Biliyorsunuz ben bir süredir artık adalı değilim. Bu yaz birkaç kez Kınalı ve Burgaz ziyaretim oldu iki kez de Büyükada. İlki yeni kitabın imza günü içindi ve Aram abi ile o malum yeni çıkan komik araçlardan biriyle ayağımız yere değmeden ve etrafı fazla inceleyemeden Prinkipo’ya vasıl olduk. Ve de akşamdı, yani çılgın kalabalık biraz dağılmıştı. İkincisi ise ta Aya Nikola mevkiine yakın Nazım Hikmet Yaz Kampı gençleriyle bir söyleşi içindi ve de gündüzün en civcivli saatiydi. Daveti alınca mutlu olmuştum, gençlerle bir arada olmayı hep severim. Pek de keyifli geçti. Mekân güzeldi, çocuklar güzeldi, sohbet güzeldi. Hatta o kadar hoşuma gitti ki “Bana burada rehber öğretmenlik falan gibi bir iş versenize” deyip durdum boyuna.

Bu yazının “Vah Büyükada”lık konusu gidiş ve dönüş macerası. Ben yeri bilmediğim için sevgili Halim Bulutoğlu beni karşılayıp götürdü. Yol uzak, faytona bineceğiz tabii. Amanın! O da ne öyle? İskeleden başlayan, dörderli beşerli bir kuyruk! Böyle bir sıra kuyruğuna Paris’te Eiffel kulesinin dibinde denk gelmiştim de “Aman tepesine çıkmasam da olur” deyip anında vazgeçmiştim. Allah’tan adalılar için ayrı bir sıra yapmışlar. Oraya yönelince rahatladım. Ama gel gör ki arabacılar birer korsan, birer kabadayı, burunları Kaf dağında. Adam “Nereye?” diye soruyor, beğenmeyince “Gitmem ben oraya” diyor. Resmen. Niye? Çünkü uzun yolda vakit kaybetmek istemiyor. Çabucak gidip dönecek, diğer sıraya girecek ve de yeni öğrendiği üç beş Arapça kelimeyle kendilerini artık hepten velinimetimiz sanan turistleri kazıklayacak. Ki etrafta bir tek Türkçe cümle bile duyulmuyor. Halimcim kibardır, fışkırmıyor, alçak sesle söyleniyor, ben “Yuh ulan, yuh” diye çemkiriyorum. Derken bir hanım da bizim gideceğimiz yere yakın bir yere gitmek istiyor. Adam “Bu hanımı da alayım mı?” diyor. “Al” diyoruz, ne fark eder? Yolumuz bir. Sohbet ede ede yola çıkıyoruz.

Hanım, Müze’ye yakın bir yerde iniyor ve ödenecek paranın yarısını uzatıyor.

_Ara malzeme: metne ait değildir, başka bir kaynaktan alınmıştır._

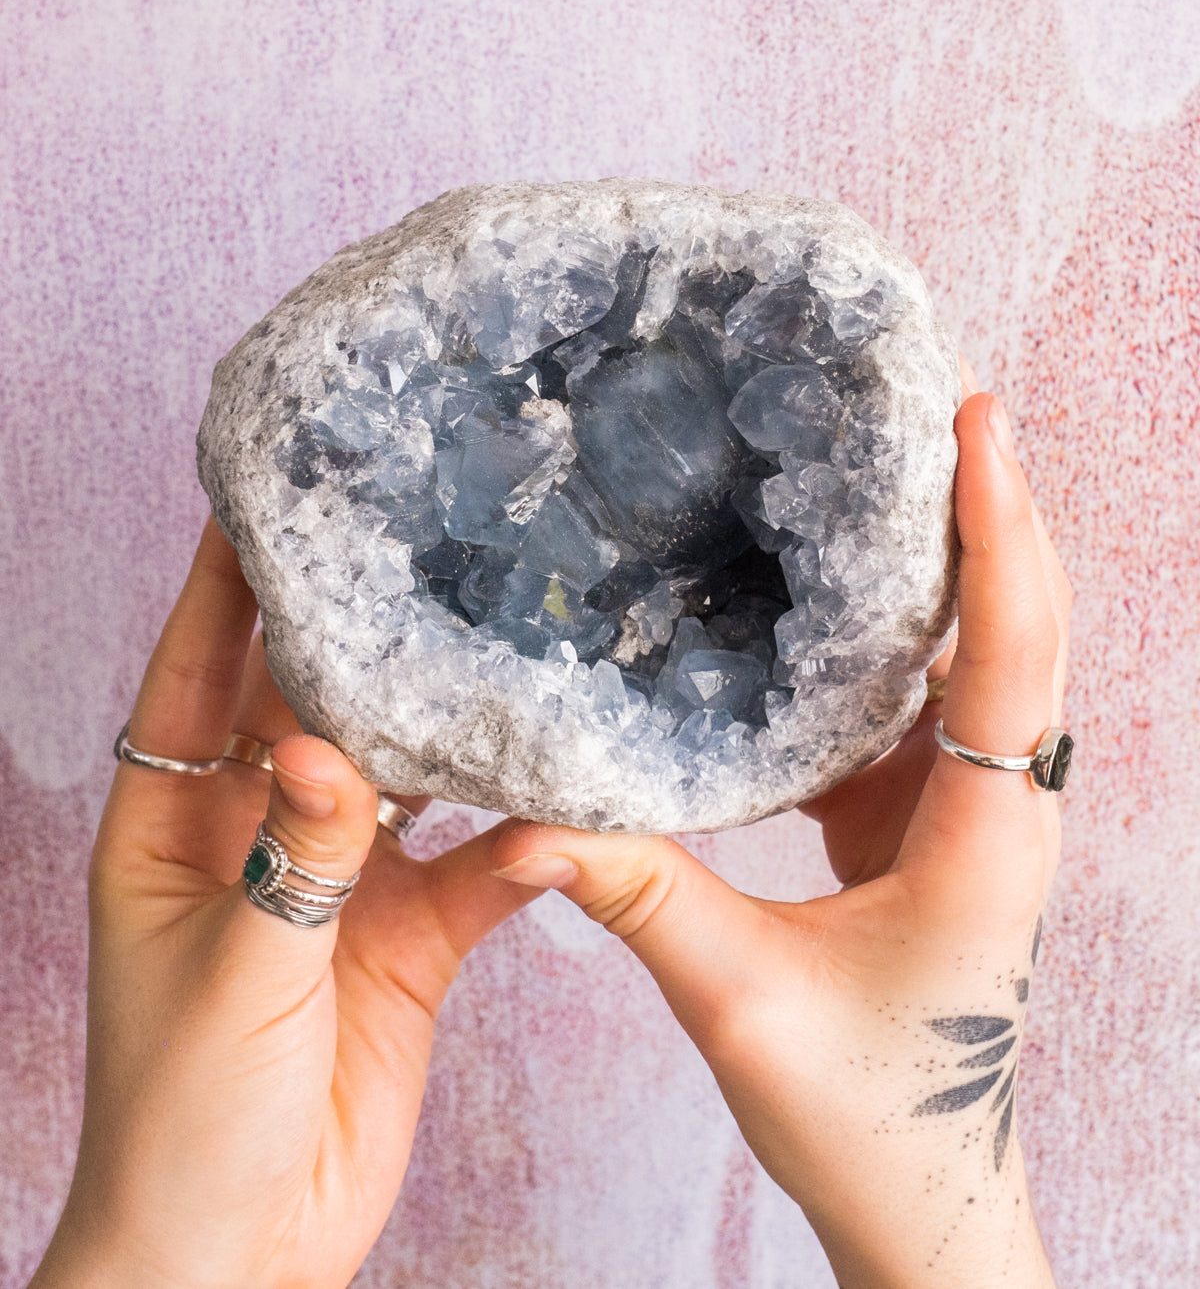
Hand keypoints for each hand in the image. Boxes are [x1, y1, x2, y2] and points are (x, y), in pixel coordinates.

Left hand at [32, 521, 539, 1288]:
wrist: (239, 1256)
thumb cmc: (181, 1118)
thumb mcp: (231, 975)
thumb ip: (293, 860)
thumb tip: (329, 745)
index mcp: (174, 830)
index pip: (194, 680)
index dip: (223, 589)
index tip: (258, 496)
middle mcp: (259, 838)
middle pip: (309, 708)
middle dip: (353, 634)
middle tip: (415, 543)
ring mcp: (339, 886)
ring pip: (404, 777)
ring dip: (449, 729)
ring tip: (508, 650)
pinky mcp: (409, 941)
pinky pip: (473, 870)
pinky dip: (515, 844)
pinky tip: (558, 813)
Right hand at [492, 391, 1070, 1288]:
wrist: (922, 1194)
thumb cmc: (865, 1117)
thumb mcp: (739, 1001)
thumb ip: (640, 896)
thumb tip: (534, 811)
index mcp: (979, 832)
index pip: (1009, 650)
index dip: (998, 527)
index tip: (975, 419)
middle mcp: (992, 800)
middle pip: (1018, 621)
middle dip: (987, 505)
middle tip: (926, 397)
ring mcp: (962, 805)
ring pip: (976, 651)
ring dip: (947, 555)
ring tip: (881, 458)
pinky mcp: (923, 817)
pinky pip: (918, 696)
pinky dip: (890, 627)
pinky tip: (823, 586)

Arabacının tavrını görmeliydiniz, bir dövmesi eksik. “Bu ne be?” diyor. Hanım da “Eh yarısını da onlar verecek” diyor. Mantıklı değil mi? Ama yok öyleee, her iki müşteriden de aynı parayı alacak, yani fiyatın iki misli. Haklı. Yoksa ne işi var taa oralarda? Ben kalan yol boyunca “Yahu bir de bunların haklarını savunan yazılar yazmışım ben” diye söyleniyorum. Neyse, yerimize vardık. Cennet gibi mekânı ve pırıl pırıl gençleri görünce sinirlerim yatışıyor. Keyifli sohbetimizi yapıyoruz, çaylarımızı kahvelerimizi içiyoruz. Hatta sonra yemek de yiyoruz. Eee? Dönüş vakti gelip çatıyor. Bu kez işimizin daha kolay olacağını umuyorum, nasıl olsa geçen tüm arabalar mecburen iskeleye gidecek, elbet biri beni alır. Ha haa... Gülün, gülün. Almıyorlar. Bomboş gidiyorlar, almıyorlar. Kime sorsan “Müşteriye gidiyorum” diyor. Bu arada biz azar azar yürüyoruz, zira güneşin altında durup beklemek zor. Böylece Müze’ye kadar geldik. Eh gelmişken bir içeri girdim tabii. Sevgili Çetin bize kahve yaptı ben de pek etkileyici olan “Sürgün Kayıkları”na bir göz attım. Biz otururken Çetincim yoldan geçen arabaları durdurmaya çalışıyordu bir yandan. Ama ne gezeeer... Dönüp bakmıyorlar bile, bir ara dedim ki “Acaba kara bir çarşafa mı bürünsem? Belki beni makbul turist sanırlar da dururlar.

bercuhi 2 280x

Vapur saati yaklaştıkça sinirim hafiften paniğe çaldı. O sıcakta o kadar yolu yürümem mümkün değil. Halim dedi ki “Bercuhi, başka çare yok, şuna biner misin?” “Şu” dediği üç tekerlekli bir alışveriş bisikleti... Yani arkada oturacak yer yok, büyükçe bir sepet var. “Valla” dedim “el arabasına bile binerim bu durumda” ne diyeyim? Kader utansın. Halim müzeyi bekledi Çetin beni götürdü. Ay yazınca hop diye oluverdi gibi geliyor. O şeye binip inmek pek kolay değil, zaten içinde oturmak da kolay değil. İnsan için değil ki eşya için. Oturmuyorsun, tünüyorsun. Yol boyunca gelenden geçenden yüzümü gizledim, iskeleye varmadan, arka sokakta da indim.

Bindiğimde Halim’e bir fotoğrafımı çekmesini rica etmiştim çünkü birine anlatsam inanmaz, zaten tarif etmek de zor. O kadar yüzümü falan gizledim gerçi ama yine de sevdiğim Adalı Dergisi okurlarıyla pek paylaşasım geldi. Eğer Semracım ondan net bir görüntü alabilmişse göreceksiniz hiç aklımdan çıkmayan o halimi, yoksa artık tarifimle yetineceksiniz. Son söz olarak tekrarlıyorum “Ey arabacılar! Haram olsun sizin haklarınız için o çadır ahırlarda, at pisliği dağları arasında, sidik kokularından genzim yanarak geçirdiğim o gün ve yazdığım tüm yazılar. Ve de “Vah Büyükada”. Eski halinden eser kalmamış bu şehr-i İstanbul’un sağlam kalan tek yeri olan akciğerlerine de kanser bulaştıranlar utanır mı acaba?